_TASK REQUIREMENTS_
Reproduce word for word the part of the C puzzles text from "Explanation: The problem" up to and including "resulting output 2522.".

_EXCERPTED TEXT_
━━━━━━━━━━

48.What is the problem in the following code?
void main()
{
static int i;
for(;;)
{
if(i!=printf(9876))
{
i++;
}
else
{
while(1)
{
break;
break;
}
}
}
printf("%d",i);
}
Ans: output will be garbage value infinite times.
Explanation: The problem is the control gets struck in the outer loop that is the for loop. There is no terminator condition in the for loop.
49. Find the output when input is 25.
void main()
{
int su=0;
for(scanf("%d",&su);printf
("%d",su)-1;printf("%d"))
{
su=su/10;
}
}
Ans: 2522
Explanation: Here the statemint scanf will input the value 25 to variable su. The condition part contains a printf statement that will print the value 25 and returns the value 2. so condition is true and the su is now modified to 2, the statement printf("%d"); will print the value present in the stack which is 2 and then condition is again checked, the printf statement in condition part willprint the value 2 and returns 1 which is subtracted by 1, so the condition becomes false and the loop terminates resulting output 2522.
50.Find the output.
void main()
{
int i=0;
switch(0)
{
printf("%d",i);
i++;
}
for(;i;)
{
printf("%d",i);
}
while(i)
{
printf("%d",i);
}
do
{
printf("%d",i);
}while(i);
}
Ans : 0
Explanation: since there is no case inside switch statement, control will not enter inside the switch. in the for loop, the condition part is 0, so also not enter into the for loop. In the while loop the condition part is also false, that's why it will not also enter inside the while loop. But for the do-while loop, at least it will execute once, hence output is 0. when it test condition of the do-while loop, again it goes out of the loop.
void main()
{
int i=5;
do
{
putchar(i+100);
printf("%d",i--);
}while(i);
}
Ans: i5h43f2el
Explanation: The loop will continue till 5 times and the characters corresponding to that ASCII value get printed with the value of i.
2. Find the output.
void main()
{
int i=3;
while(i--)
{
int i=100;
i--;
printf("%d",i);
}
}
Ans: 999999
Explanation: Here i is an auto variable and the scope of the auto variabnle is local to a block. So every time the control gets into the loop one new i will be created. i with in the while expression is local to the first block.
3. What is the problem in the following code?
static int i=50;
main()
{
int sum=0;
do
{
sum+=(1/i);
printf("Sum of series is %d",i);
}while(0<i--)
printf("Sum of series is %d",sum);
}
Ans: Divided Error
Explanation: Here i is declared as static so it has file scope. The value of i is decremented. So when the i vlaue is zero the expression inside body of the loop will be sum=sum+(1/0); so here the divide error occurs.
4.How many times the loop will continue and find the output?
int main()
{
int i=5,j=0;
while(i--||j++)

━━━━━━━━━━

_DATASET SECTION_
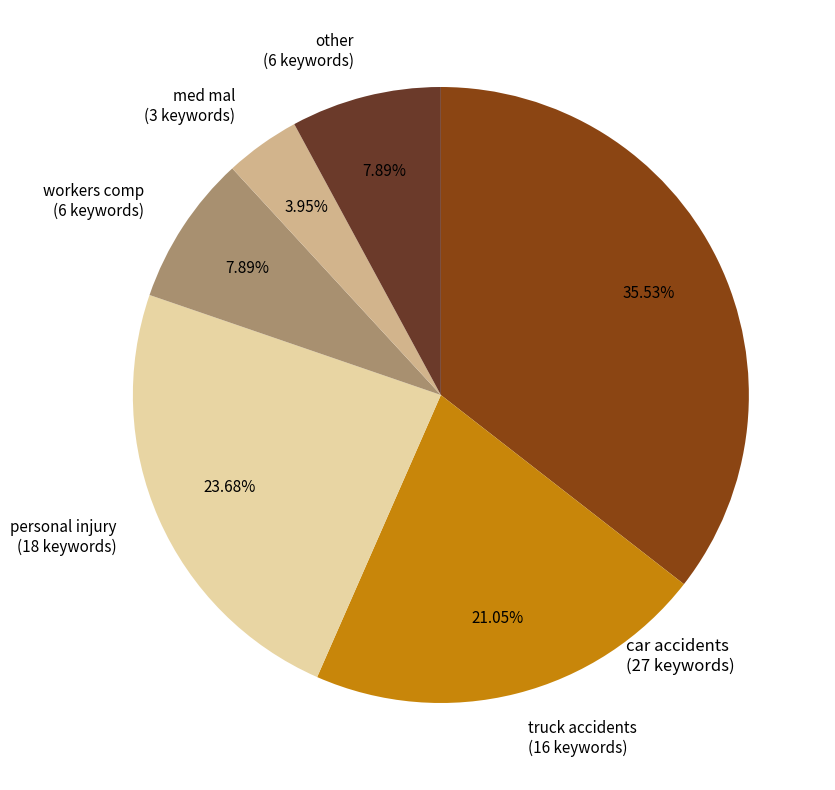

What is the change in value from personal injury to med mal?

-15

━━━━━━━━━━

_SOLUTION TO THIS PROBLEM_
Explanation: The problem is the control gets struck in the outer loop that is the for loop. There is no terminator condition in the for loop.
49. Find the output when input is 25.
void main()
{
int su=0;
for(scanf("%d",&su);printf
("%d",su)-1;printf("%d"))
{
su=su/10;
}
}
Ans: 2522
Explanation: Here the statemint scanf will input the value 25 to variable su. The condition part contains a printf statement that will print the value 25 and returns the value 2. so condition is true and the su is now modified to 2, the statement printf("%d"); will print the value present in the stack which is 2 and then condition is again checked, the printf statement in condition part willprint the value 2 and returns 1 which is subtracted by 1, so the condition becomes false and the loop terminates resulting output 2522.